Carfax estimates in this new report that about 18.5% of vehicles are operating with an open safety recall.

The high number of auto recalls issued last year is a major contributor to the outstanding repairs, following nearly 900 safety problems identified in 2015.

The Carfax report analyzed data from the NHTSA recall records and discovered that the most popular “family-sized” vehicles ranked highest among those with unfixed safety issues. According to the report, one out of every 4.6 minivans have open recalls. SUVs ranked second, with an estimated one out of every 5.1 vehicles containing an unrepaired defect. Cars and trucks ranked just behind minivans and SUVs, with an unrepaired rate of one out of every 5.5 vehicles.
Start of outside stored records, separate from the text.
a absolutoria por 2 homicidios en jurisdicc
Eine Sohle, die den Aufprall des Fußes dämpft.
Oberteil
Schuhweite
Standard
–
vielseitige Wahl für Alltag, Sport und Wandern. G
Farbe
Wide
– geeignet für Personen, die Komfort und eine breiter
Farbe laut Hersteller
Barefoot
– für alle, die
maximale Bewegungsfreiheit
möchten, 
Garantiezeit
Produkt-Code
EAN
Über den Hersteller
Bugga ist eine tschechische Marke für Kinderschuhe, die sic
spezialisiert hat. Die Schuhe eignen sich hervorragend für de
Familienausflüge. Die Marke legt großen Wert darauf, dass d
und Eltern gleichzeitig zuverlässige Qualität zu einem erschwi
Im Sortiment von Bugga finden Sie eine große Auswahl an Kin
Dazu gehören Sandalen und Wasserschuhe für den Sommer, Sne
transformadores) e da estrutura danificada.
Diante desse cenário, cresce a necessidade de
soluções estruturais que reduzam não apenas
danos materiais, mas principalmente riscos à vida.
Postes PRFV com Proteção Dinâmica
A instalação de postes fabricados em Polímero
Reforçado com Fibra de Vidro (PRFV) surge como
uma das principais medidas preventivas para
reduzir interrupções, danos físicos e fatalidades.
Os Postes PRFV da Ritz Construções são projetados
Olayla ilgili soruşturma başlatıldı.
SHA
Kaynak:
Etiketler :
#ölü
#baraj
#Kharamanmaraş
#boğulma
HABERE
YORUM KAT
Carfax communications director, Larry Gamache, stated in the newest release that consumers are not helping resolve the repair crisis and are neglecting to contact their dealers to schedule repairs even after receiving recall notices.

Over the years, automobile recalls have generally been recognized by consumers as a low priority matter but are unnecessarily risking their lives and the ones around them by not taking action after being notified.

Kelly Blue Book’s senior director, Karl Brauer, added that in the past, automakers considered a recall relatively successful if half the vehicles affected were repaired. He notes, however that consumers today intentionally neglect to have recall repairs remedied. According to the NHTSA, about 25% of all recalls are left unpaired.

In addition to consumers neglecting recalls, automakers and their suppliers have struggled over the last year to supply repair parts in a timely fashion, such as in the case of the Takata airbag recall.

Those recalls have affected more than 34 million vehicles, due to a risk that the airbags may overinflate in a crash and explode, causing fragments and debris to shoot into the passenger compartment. Hundreds of injuries and at least 10 deaths have already been linked to the exploding airbags, but safety advocates have raised serious concerns about the slow pace of repairs.

The Takata airbag inflator recalls impacted more than a dozen auto manufacturers, and the number of vehicles impacted continues to grow. Earlier this week, Mercedes-Benz announced that it is set to recall almost a million vehicles due to potentially rupturing side airbag inflators.

Gamache is encouraging consumers to be more proactive about having recall repairs fixed and stated that in any given state there are more than 100,000 vehicles with outstanding defects. The NHTSA’s website safecar.gov allows searches for open recalls on vehicles using either make, model, year or VIN. In addition Carfax announced that its myCarfax resource allows individuals to continuously monitor your car and sends alerts to your mobile device when recalls are initiated on it and how to go about having it repaired.